Ron Hays of the Radio Oklahoma Network reports on candid comments by Mark Lange, President and CEO of the National Cotton Council of America, on the hurdles in the way of crafting a new farm bill. An excerpt:
“The commodity groups themselves have made it a little difficult on Congress because the commodity groups aren’t giving the Congress a unified voice.
“And I don’t mind telling you, because I speak for cotton – that’s my job – that some grains and oil seeds are trying to take your money. And not just our money, but they’re trying to take the money that’s in the baseline for rice and peanuts and cotton in order to enrich their revenue programs.
“If they think we’re just going to roll over and say ‘Oh, yeah, that’s just fair,’ I don’t think so. So Congress comes to us and says you really need to give us better direction, but I’m sorry, as long as the grains and oil seeds are going to try to steal several hundreds of millions of dollars annually in support from rice, peanuts and cotton to enrich their programs, we’re not going to speak with a single voice. It’s not going to happen.”
It appears that the biggest obstacles to writing the commodity title of the farm bill are the snouts of the various farm group lobbyists crowding at the shrinking government trough. Cotton is one of the five favored commodity crops subsidized under the federal farm bill, which has paid out over $250 billion in subsidies since 1995.
However, what Mr. Lange calls “our money” really is the money of all Americans who pay taxes. To date, taxpayers have subsidized Mr. Lange’s farmers to the tune of $32 billion, and when asked, they overwhelmingly want a drastically different farm bill than the status quo legislation Mr.

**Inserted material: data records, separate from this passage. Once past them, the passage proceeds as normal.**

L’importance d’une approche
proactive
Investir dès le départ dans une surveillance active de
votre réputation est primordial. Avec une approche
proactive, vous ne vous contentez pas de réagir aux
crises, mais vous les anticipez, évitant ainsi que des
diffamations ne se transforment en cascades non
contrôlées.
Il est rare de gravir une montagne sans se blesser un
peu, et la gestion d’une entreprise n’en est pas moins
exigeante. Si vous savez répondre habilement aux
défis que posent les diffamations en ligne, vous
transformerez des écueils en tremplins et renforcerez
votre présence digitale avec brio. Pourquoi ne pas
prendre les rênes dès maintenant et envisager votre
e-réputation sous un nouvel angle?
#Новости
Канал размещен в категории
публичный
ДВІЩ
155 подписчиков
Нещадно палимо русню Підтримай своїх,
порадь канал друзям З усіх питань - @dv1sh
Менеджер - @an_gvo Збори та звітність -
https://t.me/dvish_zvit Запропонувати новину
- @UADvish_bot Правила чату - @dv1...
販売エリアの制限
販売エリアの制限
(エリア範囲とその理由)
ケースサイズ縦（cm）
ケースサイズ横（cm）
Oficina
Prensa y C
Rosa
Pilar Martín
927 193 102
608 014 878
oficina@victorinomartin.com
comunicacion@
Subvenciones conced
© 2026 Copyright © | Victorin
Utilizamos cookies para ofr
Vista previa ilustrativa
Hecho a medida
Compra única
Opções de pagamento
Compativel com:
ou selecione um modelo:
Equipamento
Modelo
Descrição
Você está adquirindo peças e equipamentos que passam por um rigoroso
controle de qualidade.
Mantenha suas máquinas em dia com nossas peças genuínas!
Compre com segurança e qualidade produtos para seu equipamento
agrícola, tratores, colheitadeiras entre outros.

Lange is huffing over.
- The Cedar Rapids, Iowa Gazette reports: “As long as Iowa farmers lead the nation in corn production, they will be among the leading contributors of nitrogen fertilizer to the dead zone in the Gulf of Mexico.”
- Salon’s David Sirota writes: “From factory farms to home foreclosures, state governments are helping hide corporate wrongdoing.”
- DTN’s Todd Neeley covers a National Wildlife Federation report that calls for the federal government to make biomass feedstock producers liable for damages caused by invasions of feedstock varieties they develop, and for the costs of remediation.
- New York Congressman Bill Owens doesn’t think a farm bill will happen in 2012.